The court found, however, that “neither these paragraphs, nor the remainder of Windage’s complaint, provide a factual context to suggest an agreement. While the quoted paragraphs, like the allegations in Twombly, allege a conspiracy in form, the only facts provided are that the USGA determined that Windage’s device does not conform to the Rules of Golf and unidentified golf retailers have refused to sell the device. However, Windage does not provide a plausible factual context in which the USGA, golf pro shops, and golf retailers would conspire to interpret the Rules of Golf to exclude Windage’s product. Windage does not allege that the USGA or the golf retail stores are direct competitors of Windage, or that they have a financial incentive to interpret the Rules of Golf to exclude Windage’s device. Although Windage alleges a group boycott, the golf retailers’ decisions not to stock the Windage device could just as well be independent self-interested behavior in response to golfers’ desire to play with products that conform to the Rules of Golf, as Windage itself avers in the Complaint. Windage has not alleged that the USGA, a non-profit entity, and its unnamed co-conspirators support a competitor of Windage, or that they have an economic motivation to exclude the Windage device. Therefore, the golf retailers’ parallel refusals to sell the Windage device does not create a plausible inference that the USGA and the golf retailers reached a preceding agreement.
Among its arguments, Windage suggested that the USGA “made an exception to Rule 14-3(b) to allow the use of laser and Global Positioning System that measure distance in certain circumstances. Windage contends it is ‘arbitrary,’ ‘inconsistent,’ ‘unfair,’ ‘unreasonable,’ and ‘unjustified’ for the USGA to make an exception to Rule 14-3(b) for distance devices while excluding wind devices.
“However, so long as [the USGA] made game-defining rules decisions based upon its purpose as a sports organization, an antitrust court need not be concerned with the rationality or fairness of those decisions.

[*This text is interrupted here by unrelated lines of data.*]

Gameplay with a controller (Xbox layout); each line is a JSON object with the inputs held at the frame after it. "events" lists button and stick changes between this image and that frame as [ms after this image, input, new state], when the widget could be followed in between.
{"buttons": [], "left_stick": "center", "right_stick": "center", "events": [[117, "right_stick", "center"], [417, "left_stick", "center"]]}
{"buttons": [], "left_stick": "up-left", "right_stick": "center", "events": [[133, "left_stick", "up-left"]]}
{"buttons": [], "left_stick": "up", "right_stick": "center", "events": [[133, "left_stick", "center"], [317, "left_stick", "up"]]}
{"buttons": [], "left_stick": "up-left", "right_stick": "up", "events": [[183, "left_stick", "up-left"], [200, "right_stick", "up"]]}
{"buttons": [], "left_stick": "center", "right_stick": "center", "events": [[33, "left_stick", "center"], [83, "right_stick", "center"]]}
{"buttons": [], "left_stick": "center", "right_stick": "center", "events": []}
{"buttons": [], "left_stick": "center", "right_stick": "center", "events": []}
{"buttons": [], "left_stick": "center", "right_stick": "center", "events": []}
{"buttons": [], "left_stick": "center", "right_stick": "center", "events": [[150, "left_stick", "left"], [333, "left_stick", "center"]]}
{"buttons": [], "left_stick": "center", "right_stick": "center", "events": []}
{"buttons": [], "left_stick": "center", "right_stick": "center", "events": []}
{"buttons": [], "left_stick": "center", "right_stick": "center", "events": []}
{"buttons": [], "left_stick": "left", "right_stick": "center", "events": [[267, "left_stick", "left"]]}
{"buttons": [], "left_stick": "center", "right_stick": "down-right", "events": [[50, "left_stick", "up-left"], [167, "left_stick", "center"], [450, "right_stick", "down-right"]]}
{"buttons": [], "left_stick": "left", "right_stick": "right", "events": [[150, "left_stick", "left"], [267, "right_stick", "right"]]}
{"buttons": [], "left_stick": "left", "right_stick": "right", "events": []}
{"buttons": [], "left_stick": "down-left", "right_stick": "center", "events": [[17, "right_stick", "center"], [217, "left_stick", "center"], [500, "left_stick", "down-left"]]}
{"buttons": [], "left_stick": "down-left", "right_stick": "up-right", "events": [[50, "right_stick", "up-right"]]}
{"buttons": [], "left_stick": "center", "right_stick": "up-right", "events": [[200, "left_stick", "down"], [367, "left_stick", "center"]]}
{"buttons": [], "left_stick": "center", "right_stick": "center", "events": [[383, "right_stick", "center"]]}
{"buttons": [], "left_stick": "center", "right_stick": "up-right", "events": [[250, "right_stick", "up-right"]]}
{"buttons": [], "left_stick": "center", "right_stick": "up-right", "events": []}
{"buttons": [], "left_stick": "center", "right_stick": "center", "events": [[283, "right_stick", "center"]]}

Irrational decisions and unfair treatment of suppliers will result in an unpopular game, and players and spectators will take their entertainment dollars elsewhere. Although Windage is dissatisfied with the USGA’s ruling and golf retailers’ reluctance to sell the Windage device, it cannot proceed to costly antitrust discovery by conclusorily labeling the conduct as a conspiracy and a group boycott.”
Windage, LLC v. United States Golf Association, and unnamed co-conspirators; D.Minn.; Civ. No. 07-4897 ADM/AJB; 2008 U.S. Dist. LEXIS 51065; 7/2/08
Attorneys of Record: (for plaintiff) Stanford P Hill, LEAD ATTORNEY, Bassford Remele, PA, Mpls, MN. (for defendant) Joseph W Anthony, LEAD ATTORNEY, Courtland C Merrill, Anthony Ostlund Baer Louwagie & Ross PA, Mpls, MN; Lee N Abrams, Mark McLaughlin, LEAD ATTORNEYS, Mayer Brown LLP, Chicago, IL.